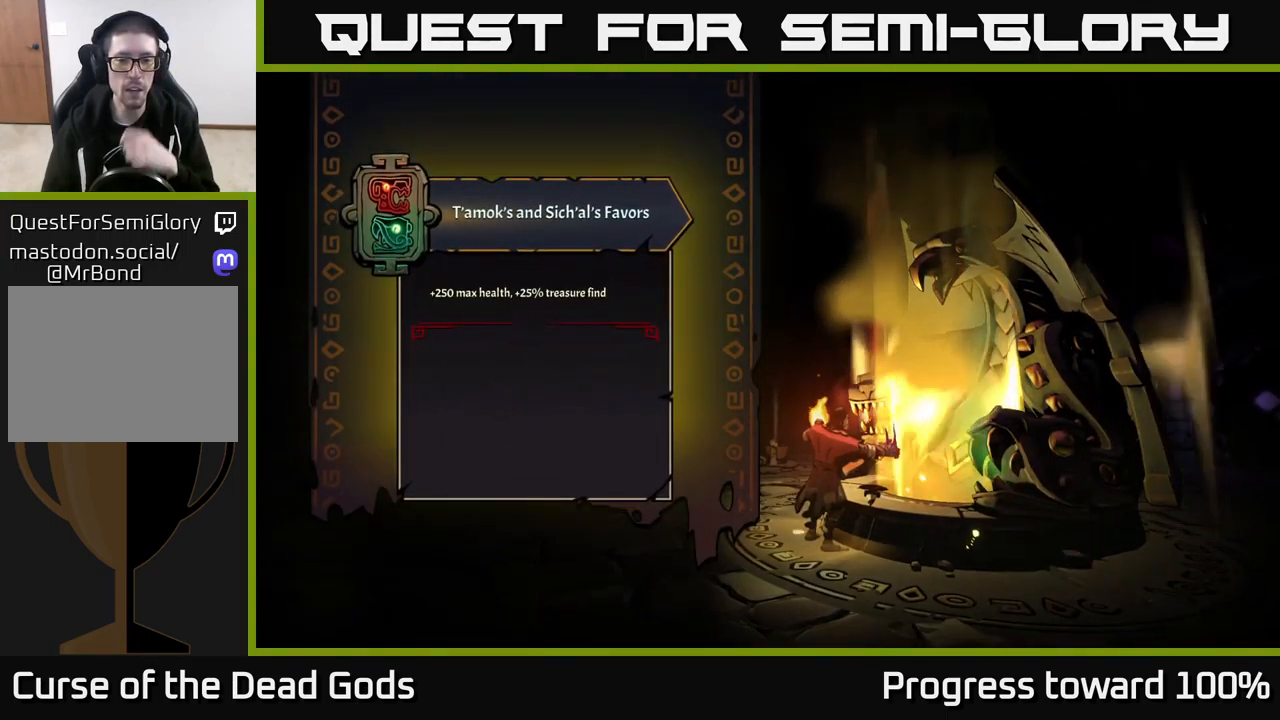
{"buttons": [], "left_stick": "center", "right_stick": "center", "events": []}
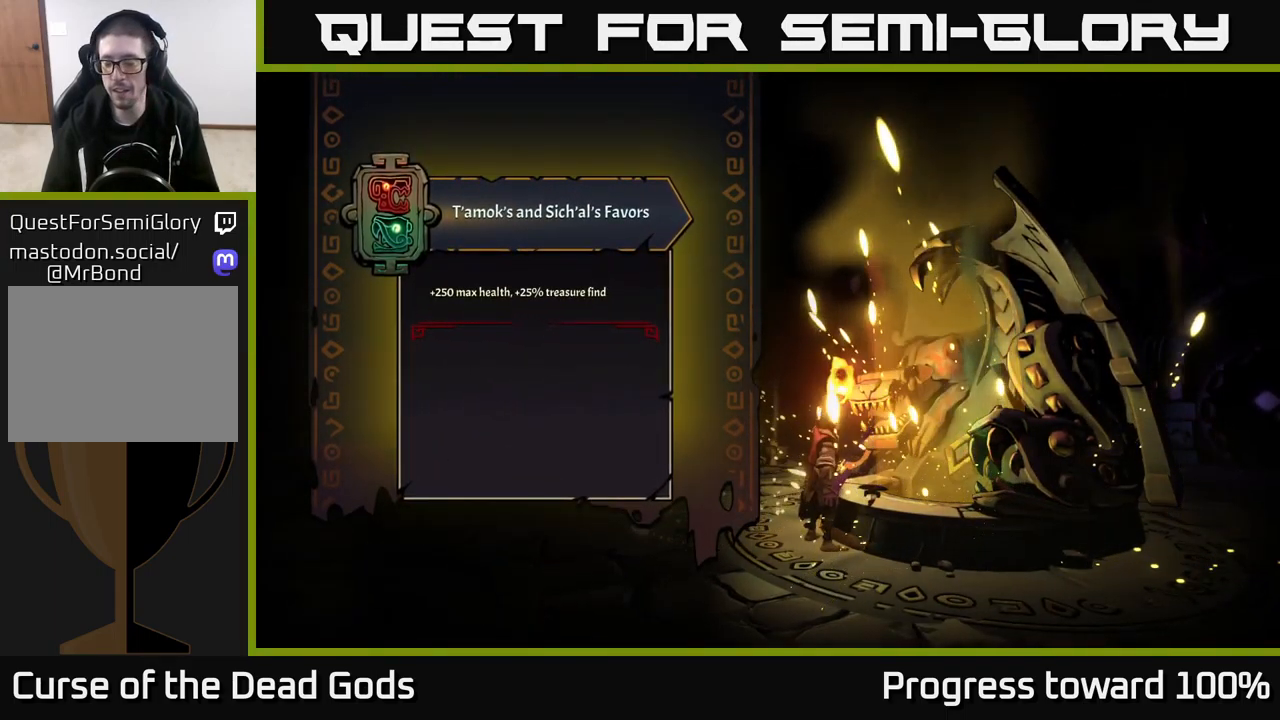
{"buttons": [], "left_stick": "center", "right_stick": "center", "events": []}
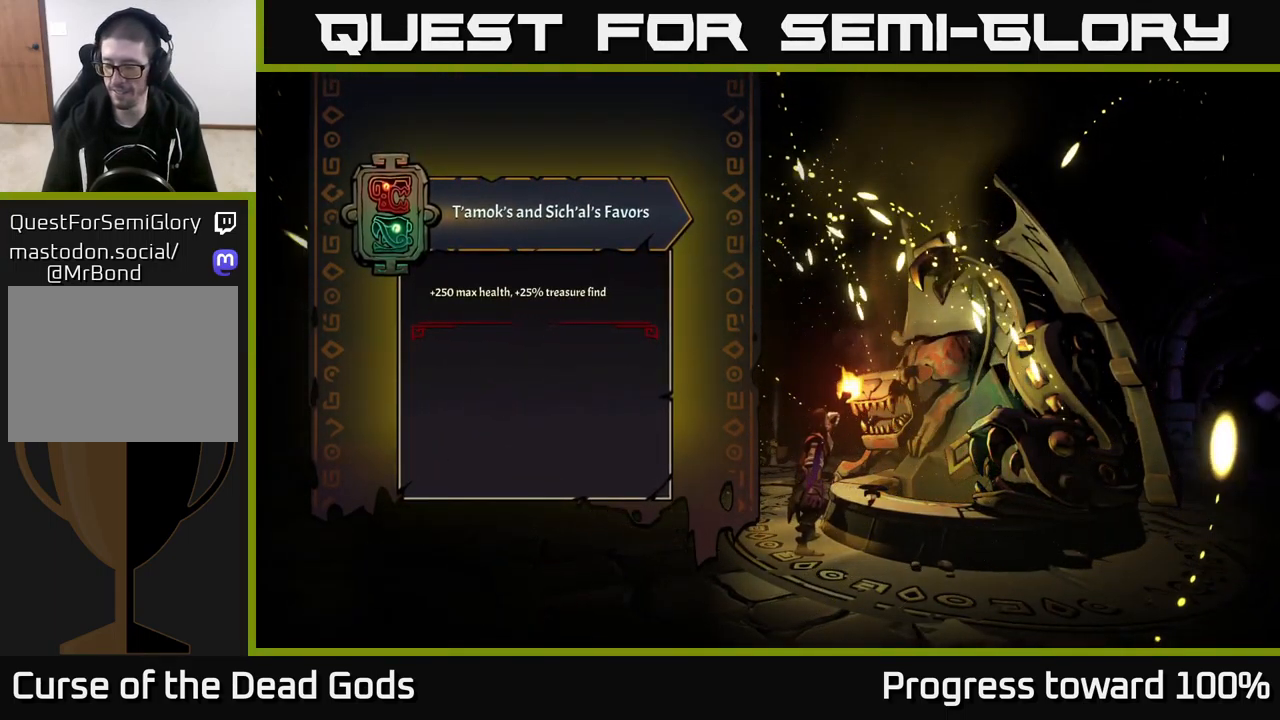
{"buttons": [], "left_stick": "center", "right_stick": "center", "events": []}
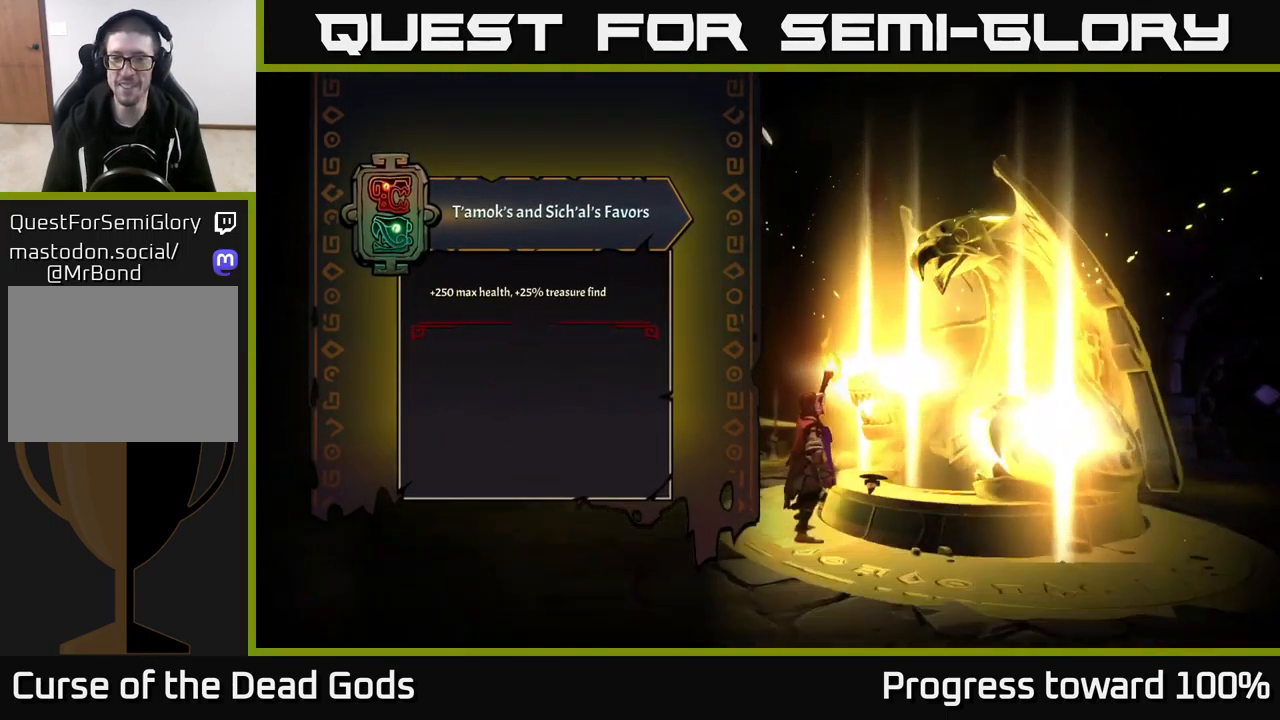
{"buttons": [], "left_stick": "center", "right_stick": "center", "events": []}
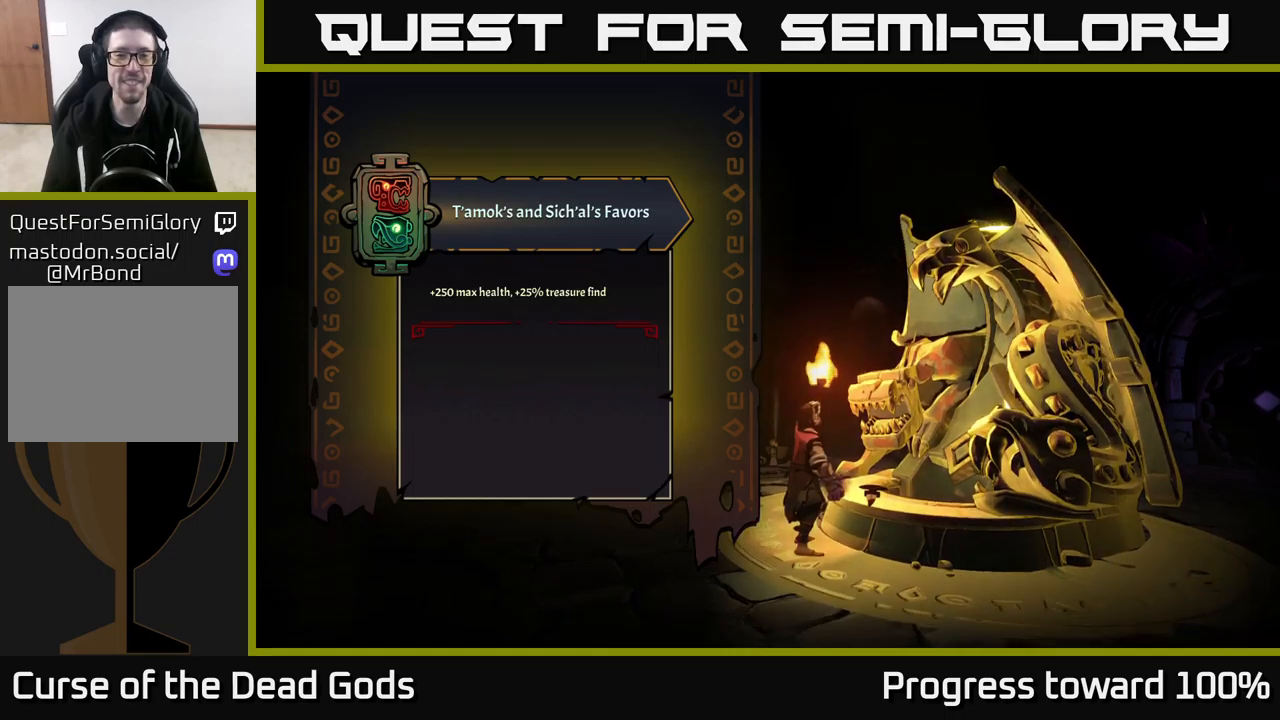
{"buttons": [], "left_stick": "center", "right_stick": "center", "events": []}
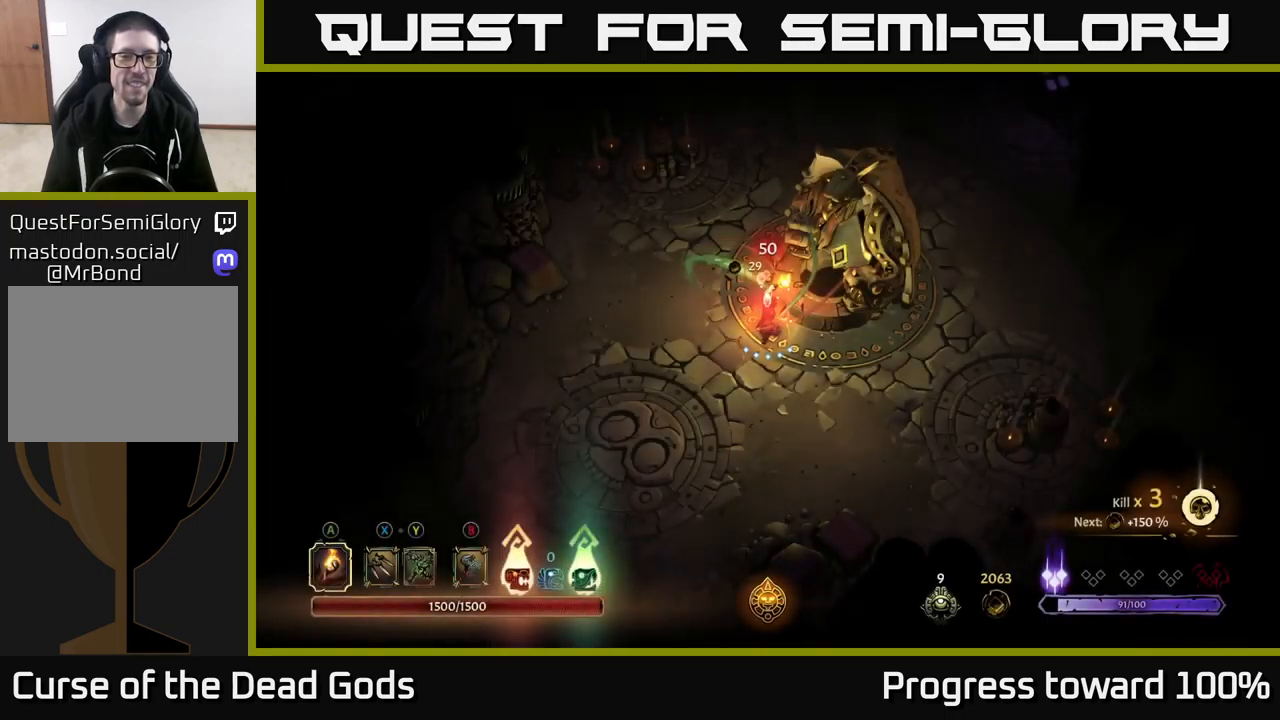
{"buttons": [], "left_stick": "up", "right_stick": "center", "events": [[133, "left_stick", "left"], [300, "left_stick", "up-left"], [433, "left_stick", "up"]]}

⁂

> [Task brief]
Restate the material above word for word, dropping the pictures.

> [Result of this task]
{"buttons": [], "left_stick": "center", "right_stick": "center", "events": []}
{"buttons": [], "left_stick": "center", "right_stick": "center", "events": []}
{"buttons": [], "left_stick": "center", "right_stick": "center", "events": []}
{"buttons": [], "left_stick": "center", "right_stick": "center", "events": []}
{"buttons": [], "left_stick": "center", "right_stick": "center", "events": []}
{"buttons": [], "left_stick": "up", "right_stick": "center", "events": [[133, "left_stick", "left"], [300, "left_stick", "up-left"], [433, "left_stick", "up"]]}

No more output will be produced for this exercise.